With regard to the enlightening critique of the Occupy Wall Street protesters by John L. O’Shaughnessy [“Letters,” Mar|Apr]: He may wish to move to China, whose lack of rules he relishes. As for me, I welcome the protesters.

J.D. Rockefeller is no longer the gold standard of success, Mr. O. You insult Ivy League education and the disciplines of environmental sciences and urban planning—two fields that are predicated on concern for others. I suspect that, somewhere in your soul, you are jealous that there will be future successes who did not rape and pillage.

Robert Vigderman C’81 Amherst, MA

Just FYI, the Subtitle Is, “How We Can Stop Corporate Communists, Banksters, and Other Vampires from Sucking America Dry”

A suggestion to those readers who may wish to take umbrage at Werner Zimmt’s letter, “What Does Create Mean to Them?” [“Letters,” Mar|Apr], and to the professors to whom he refers: please read Dylan Ratigan’s book The Greedy Bastards.

Leon W. Zelby EE’56 Gr’61 Norman, OK

Surrender in the Sun

Isabel Govan Lang’s letter about preserving wartime memories [“Letters,” Mar|Apr] put me in mind of an experience I had in 1970. I was in Germany with the Army and knew a German man who had served in WWII. His story stuck with me all these years because it was stranger than I could ever have imagined.

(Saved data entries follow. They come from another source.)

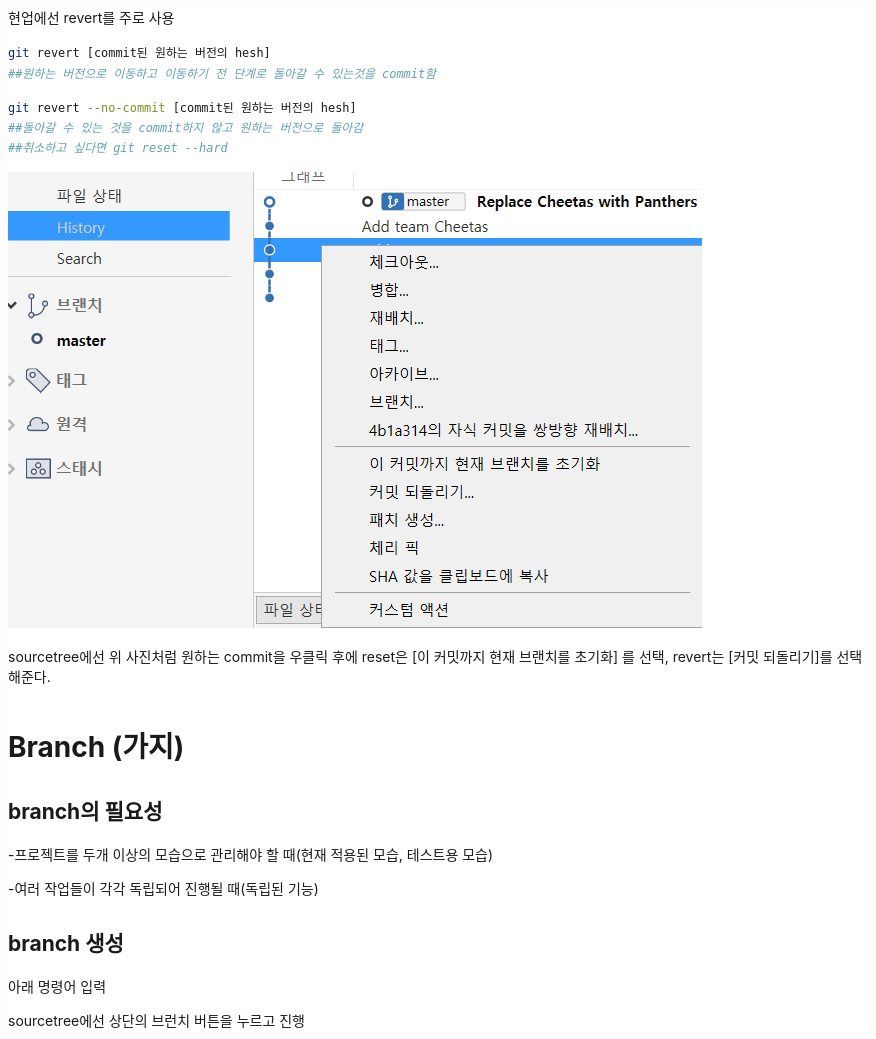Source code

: 현업에선 revert를 주로 사용

```bash
git revert [commit된 원하는 버전의 hesh]
##원하는 버전으로 이동하고 이동하기 전 단계로 돌아갈 수 있는것을 commit함
```

```bash
git revert --no-commit [commit된 원하는 버전의 hesh]
##돌아갈 수 있는 것을 commit하지 않고 원하는 버전으로 돌아감
##취소하고 싶다면 git reset --hard
```

![Untitled](git%20%E1%84%80%E1%85%B5%E1%84%8E%E1%85%A9%E1%84%91%E1%85%A7%E1%86%AB%20857947d232c2483d80fa83c89bbb07b1/Untitled%2040.png)

sourcetree에선 위 사진처럼 원하는 commit을 우클릭 후에 reset은 [이 커밋까지 현재 브랜치를 초기화] 를 선택, revert는 [커밋 되돌리기]를 선택해준다.

# Branch (가지)

## branch의 필요성

-프로젝트를 두개 이상의 모습으로 관리해야 할 때(현재 적용된 모습, 테스트용 모습)

-여러 작업들이 각각 독립되어 진행될 때(독립된 기능)

## branch 생성

아래 명령어 입력

sourcetree에선 상단의 브런치 버튼을 누르고 진행
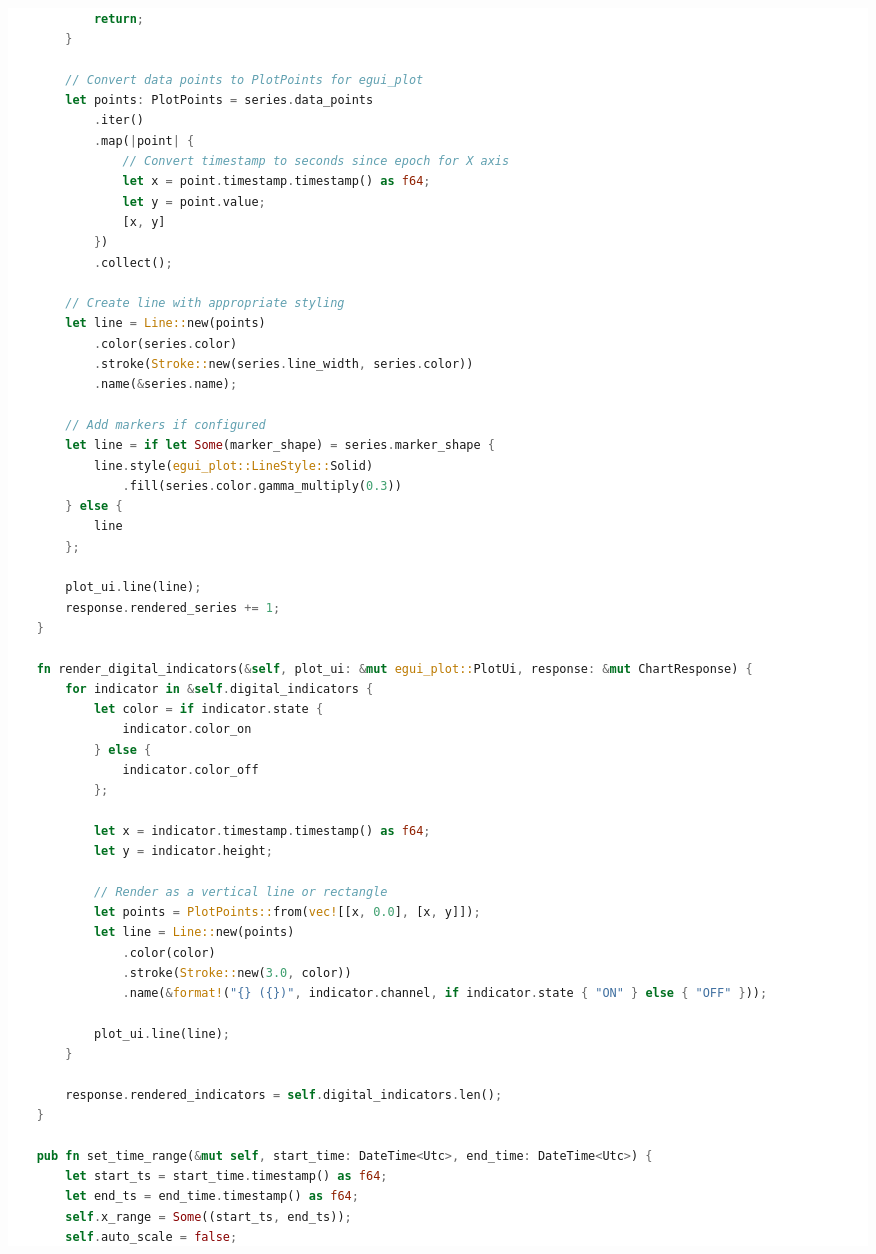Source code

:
 ```rust
            return;
        }
        
        // Convert data points to PlotPoints for egui_plot
        let points: PlotPoints = series.data_points
            .iter()
            .map(|point| {
                // Convert timestamp to seconds since epoch for X axis
                let x = point.timestamp.timestamp() as f64;
                let y = point.value;
                [x, y]
            })
            .collect();
        
        // Create line with appropriate styling
        let line = Line::new(points)
            .color(series.color)
            .stroke(Stroke::new(series.line_width, series.color))
            .name(&series.name);
        
        // Add markers if configured
        let line = if let Some(marker_shape) = series.marker_shape {
            line.style(egui_plot::LineStyle::Solid)
                .fill(series.color.gamma_multiply(0.3))
        } else {
            line
        };
        
        plot_ui.line(line);
        response.rendered_series += 1;
    }
    
    fn render_digital_indicators(&self, plot_ui: &mut egui_plot::PlotUi, response: &mut ChartResponse) {
        for indicator in &self.digital_indicators {
            let color = if indicator.state { 
                indicator.color_on 
            } else { 
                indicator.color_off 
            };
            
            let x = indicator.timestamp.timestamp() as f64;
            let y = indicator.height;
            
            // Render as a vertical line or rectangle
            let points = PlotPoints::from(vec![[x, 0.0], [x, y]]);
            let line = Line::new(points)
                .color(color)
                .stroke(Stroke::new(3.0, color))
                .name(&format!("{} ({})", indicator.channel, if indicator.state { "ON" } else { "OFF" }));
            
            plot_ui.line(line);
        }
        
        response.rendered_indicators = self.digital_indicators.len();
    }
    
    pub fn set_time_range(&mut self, start_time: DateTime<Utc>, end_time: DateTime<Utc>) {
        let start_ts = start_time.timestamp() as f64;
        let end_ts = end_time.timestamp() as f64;
        self.x_range = Some((start_ts, end_ts));
        self.auto_scale = false;
```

He was captured in North Africa in 1942 and spent the rest of the War in captivity. It is the location of the POW camp that got me: Tampa, Florida. I guess if you have to be a POW and miss your chance to serve on the Russian Front, Tampa is about as good a place as any. He said they gave him a job in the PX and showed me his watch which he purchased there and was very fond of. He also told me after a while they considered him reliable so he got weekend passes to go off base.

At the Reading Airport World War II Show three years ago I met an American who had fought in North Africa in 1942 and when I told him the story he remarked that if they had known the prisoners were going to Tampa, they could have gotten all the Germans to surrender.

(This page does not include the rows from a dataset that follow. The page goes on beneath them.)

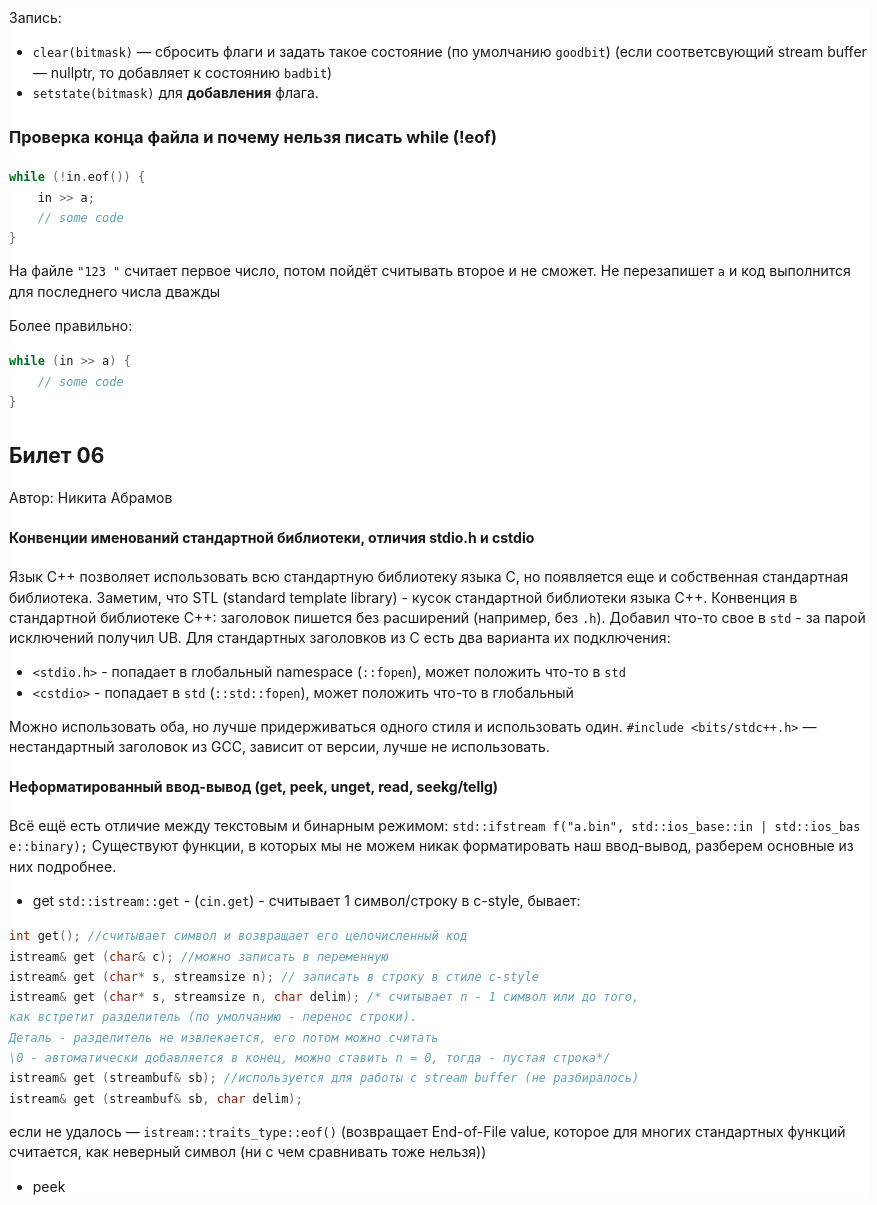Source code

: Запись:
* `clear(bitmask)` — сброcить флаги и задать такое состояние 
  (по умолчанию `goodbit`)
  (если соответсвующий stream buffer — nullptr,  то добавляет к состоянию `badbit`)
* `setstate(bitmask)` для __добавления__ флага.

### Проверка конца файла и почему нельзя писать while (!eof)
```c++
while (!in.eof()) {
	in >> a;
	// some code
}
```
На файле `"123 "` считает первое число, потом пойдёт считывать второе и не сможет. Не перезапишет `a` и код выполнится для последнего числа дважды

Более правильно:
```c++
while (in >> a) {
	// some code
}
```
## Билет 06
Автор: Никита Абрамов

#### Конвенции именований стандартной библиотеки, отличия stdio.h и cstdio

Язык С++ позволяет использовать всю стандартную библиотеку языка С, но появляется еще и собственная стандартная библиотека. Заметим, что STL (standard template library) - кусок стандартной библиотеки языка C++. Конвенция в стандартной библиотеке C++: заголовок пишется без раcширений (например, без `.h`). Добавил что-то свое в `std` - за парой исключений получил UB. Для стандартных заголовков из C есть два варианта их подключения:

* `<stdio.h>` - попадает в глобальный namespace (`::fopen`), может положить что-то в `std`
* `<cstdio>` - попадает в `std` (`::std::fopen`), может положить что-то в глобальный

Можно использовать оба, но лучше придерживаться одного стиля и использовать один.
`#include <bits/stdc++.h>` — нестандартный заголовок из GCC, зависит от версии, лучше не использовать.

#### Неформатированный ввод-вывод (get, peek, unget, read, seekg/tellg)
Всё ещё есть отличие между текстовым и бинарным режимом: 
`std::ifstream f("a.bin", std::ios_base::in | std::ios_base::binary);` 
Существуют функции, в которых мы не можем никак форматировать наш ввод-вывод, разберем основные из них подробнее.

*  get 
`std::istream::get` - (`cin.get`) - считывает 1 символ/строку в c-style, бывает: 
```C++
int get(); //считывает символ и возвращает его целочисленный код
istream& get (char& c); //можно записать в переменную
istream& get (char* s, streamsize n); // записать в строку в стиле c-style
istream& get (char* s, streamsize n, char delim); /* считывает n - 1 символ или до того,
как встретит разделитель (по умолчанию - перенос строки). 
Деталь - разделитель не извлекается, его потом можно считать
\0 - автоматически добавляется в конец, можно ставить n = 0, тогда - пустая строка*/
istream& get (streambuf& sb); //используется для работы с stream buffer (не разбиралось)
istream& get (streambuf& sb, char delim);
```
если не удалось — `istream::traits_type::eof()` (возвращает End-of-File value, которое для многих стандартных функций    считается, как неверный символ (ни с чем сравнивать тоже нельзя))
*  peek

Joe Deegan C’67 Philadelphia

A Belated Thank You

Seven years ago two obituaries appeared in the Gazette that I’ve been carrying with me from place to place ever since. They appeared side-by-side as a tribute to two of the English professors whose classes I’d taken as an undergraduate in the 1980s—Dr. David J. DeLaura and Dr. Paul J. Korshin [“Obituaries,” July|Aug 2005].

I was both shocked and saddened to learn of their passing as in my mind they were preserved forever in their mid- forties—an age frighteningly similar to my own as I write this letter. Even this morning as I unfold the crumpled page it seems that there must be some mistake that not one, but two professors of mine were old enough to have died seven years ago. But on the chance the story was true I thought it best not to wait another seven years to send a letter.

This letter is a belated thank you to Dr. DeLaura and Dr. Korshin for making my experience at Penn more meaningful. I don’t know enough about their scholarly accolades to remark on their contribution to the study of 18th-century literature or Victorian poetry, but as a student they provided a critical dose of both inspiration and perspiration.

What I remember most about Dr. DeLaura were the pop quizzes he gave for each reading assignment and that it pained him to do so. “I really hate to give these quizzes,” he’d say, “but there’s no other way I can be sure you’re reading the material to participate in our classroom discussions. I want us to have interesting, meaningful discussions.” He genuinely wanted us to learn something, which motivated me to read more critically so as not to disappoint him.

Dr. Korshin focused less on discipline and more on what might be described as an immersion experience. Standing in front of the class in bow tie and bespoke suit he lured you back to the England of Fielding, Jones, Smollett, and Sterne for hours at a stretch. The experience of listening to him expostulate on the lives of the authors was nearly as entertaining and instructive as the books themselves. I can’t imagine anyone bringing Tristram Shandy to life in the way he did.

And so thank you once again David and Paul for dedicating your lives to literature and learning, and for the time you spent with students like me all those years ago at Penn. It was a worthy use of your time and energy and you encouraged and inspired a lot of us along the way.